Top of Input data

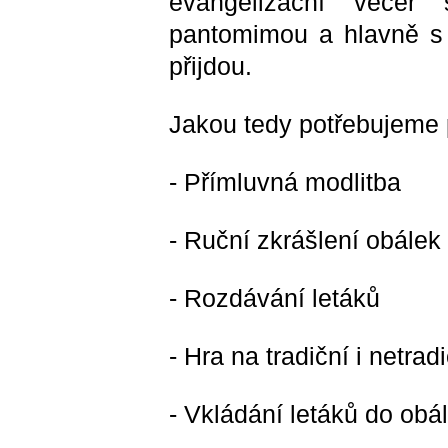
evangelizační večer
pantomimou a hlavně s p
přijdou.
Jakou tedy potřebujeme
- Přímluvná modlitba
- Ruční zkrášlení obálek
- Rozdávání letáků
- Hra na tradiční i netrad
- Vkládání letáků do obá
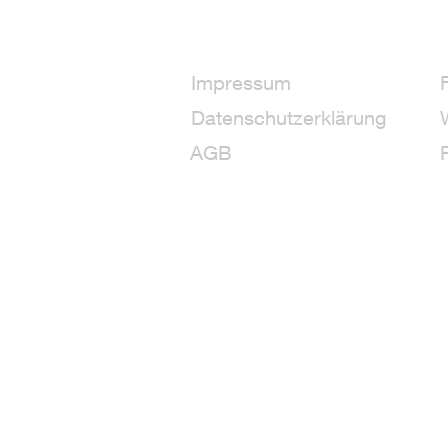
Impressum
Datenschutzerklärung
AGB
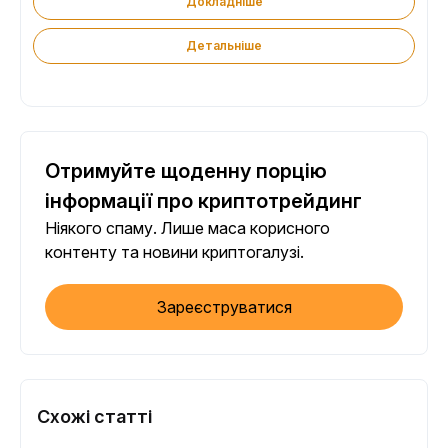
Докладніше
Детальніше
Отримуйте щоденну порцію
інформації про криптотрейдинг
Ніякого спаму. Лише маса корисного
контенту та новини криптогалузі.
Зареєструватися
Схожі статті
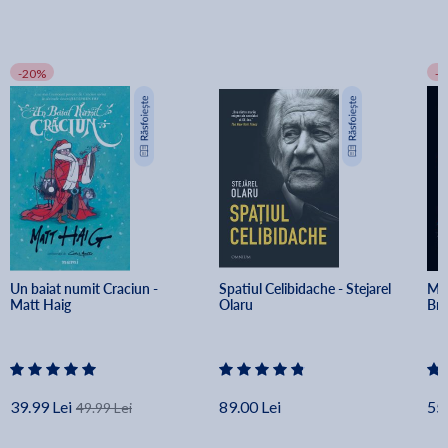
-20%
-
Un baiat numit Craciun - 
Spatiul Celibidache - Stejarel 
Min
Matt Haig
Olaru
Br
39.99 Lei
89.00 Lei
55.
49.99 Lei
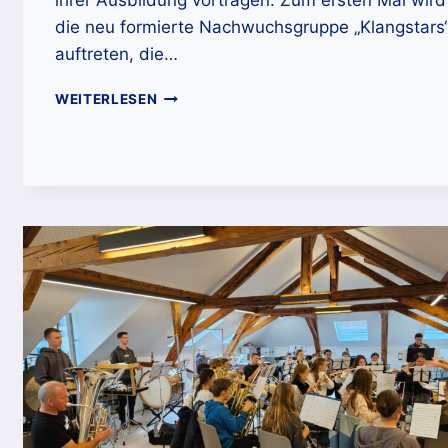
ihrer Ausbildung vortragen. Zum ersten Mal wird
die neu formierte Nachwuchsgruppe „Klangstars
auftreten, die…
EINLADUNG
WEITERLESEN
ZUM
SCHNUPPERNACHMITTAG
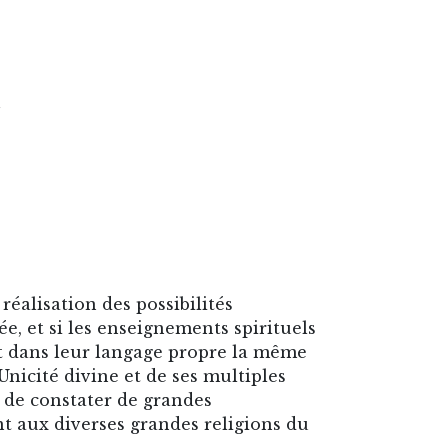
.
 réalisation des possibilités
ée, et si les enseignements spirituels
t dans leur langage propre la même
Unicité divine et de ses multiples
 de constater de grandes
t aux diverses grandes religions du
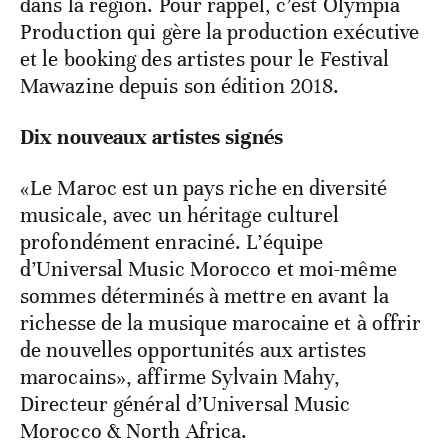
dans la région. Pour rappel, c’est Olympia
Production qui gère la production exécutive
et le booking des artistes pour le Festival
Mawazine depuis son édition 2018.
Dix nouveaux artistes signés
«Le Maroc est un pays riche en diversité
musicale, avec un héritage culturel
profondément enraciné. L’équipe
d’Universal Music Morocco et moi-même
sommes déterminés à mettre en avant la
richesse de la musique marocaine et à offrir
de nouvelles opportunités aux artistes
marocains», affirme Sylvain Mahy,
Directeur général d’Universal Music
Morocco & North Africa.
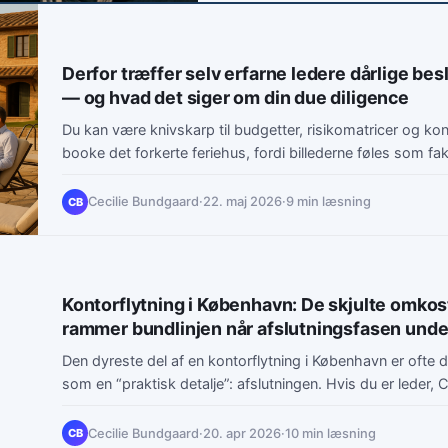
Derfor træffer selv erfarne ledere dårlige bes
— og hvad det siger om din due diligence
Du kan være knivskarp til budgetter, risikomatricer og kon
booke det forkerte feriehus, fordi billederne føles som fak
Cecilie Bundgaard
·
22. maj 2026
·
9 min læsning
CB
Kontorflytning i København: De skjulte omkos
rammer bundlinjen når afslutningsfasen und
Den dyreste del af en kontorflytning i København er ofte d
som en “praktisk detalje”: afslutningen. Hvis du er leder,
Cecilie Bundgaard
·
20. apr 2026
·
10 min læsning
CB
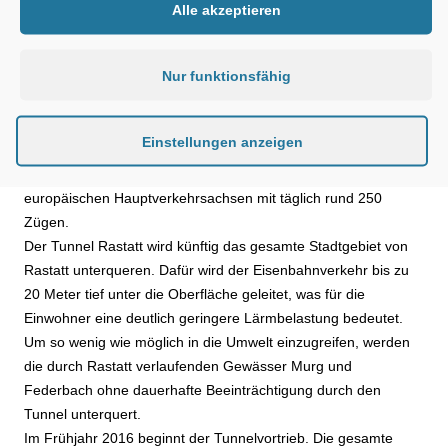
Steuerungsmethoden. Das bietet den Bauherren mehr
Alle akzeptieren
Sicherheit.“ Die Deutsche Bahn folgt mit dem BIM-Pilotprojekt
den Empfehlungen der Reformkommission Großprojekte.
Nur funktionsfähig
Die Großbaustelle Tunnel Rastatt
Der Rastatter Tunnel ist mit 4.270 Metern Länge das
zweitgrößte Einzelbauwerk im Großprojekt „Ausbau- und
Einstellungen anzeigen
Neubaustrecke Karlsruhe-Basel“. Diese gehört zur
Güterverkehrsstecke Rotterdam-Genua, einer der
europäischen Hauptverkehrsachsen mit täglich rund 250
Zügen.
Der Tunnel Rastatt wird künftig das gesamte Stadtgebiet von
Rastatt unterqueren. Dafür wird der Eisenbahnverkehr bis zu
20 Meter tief unter die Oberfläche geleitet, was für die
Einwohner eine deutlich geringere Lärmbelastung bedeutet.
Um so wenig wie möglich in die Umwelt einzugreifen, werden
die durch Rastatt verlaufenden Gewässer Murg und
Federbach ohne dauerhafte Beeinträchtigung durch den
Tunnel unterquert.
Im Frühjahr 2016 beginnt der Tunnelvortrieb. Die gesamte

Bottom of Input data

_Your assignment_
Repeat only the lines between the start of the data and the line with "Den dyreste del", including those two lines, and skip the pictures.

_Response to the task_
evangelizační večer
pantomimou a hlavně s p
přijdou.
Jakou tedy potřebujeme
- Přímluvná modlitba
- Ruční zkrášlení obálek
- Rozdávání letáků
- Hra na tradiční i netrad
- Vkládání letáků do obá
Impressum
Datenschutzerklärung
AGB
Докладніше
Детальніше
Отримуйте щоденну порцію
інформації про криптотрейдинг
Ніякого спаму. Лише маса корисного
контенту та новини криптогалузі.
Зареєструватися
Схожі статті
-20%
-
Un baiat numit Craciun - 
Spatiul Celibidache - Stejarel 
Min
Matt Haig
Olaru
Br
39.99 Lei
89.00 Lei
55.
49.99 Lei
ihrer Ausbildung vortragen. Zum ersten Mal wird
die neu formierte Nachwuchsgruppe „Klangstars
auftreten, die…
EINLADUNG
WEITERLESEN
ZUM
SCHNUPPERNACHMITTAG
.
 réalisation des possibilités
ée, et si les enseignements spirituels
t dans leur langage propre la même
Unicité divine et de ses multiples
 de constater de grandes
t aux diverses grandes religions du
dans la région. Pour rappel, c’est Olympia
Production qui gère la production exécutive
et le booking des artistes pour le Festival
Mawazine depuis son édition 2018.
Dix nouveaux artistes signés
«Le Maroc est un pays riche en diversité
musicale, avec un héritage culturel
profondément enraciné. L’équipe
d’Universal Music Morocco et moi-même
sommes déterminés à mettre en avant la
richesse de la musique marocaine et à offrir
de nouvelles opportunités aux artistes
marocains», affirme Sylvain Mahy,
Directeur général d’Universal Music
Morocco & North Africa.
Derfor træffer selv erfarne ledere dårlige bes
— og hvad det siger om din due diligence
Du kan være knivskarp til budgetter, risikomatricer og kon
booke det forkerte feriehus, fordi billederne føles som fak
Cecilie Bundgaard
·
22. maj 2026
·
9 min læsning
CB
Kontorflytning i København: De skjulte omkos
rammer bundlinjen når afslutningsfasen und
Den dyreste del af en kontorflytning i København er ofte d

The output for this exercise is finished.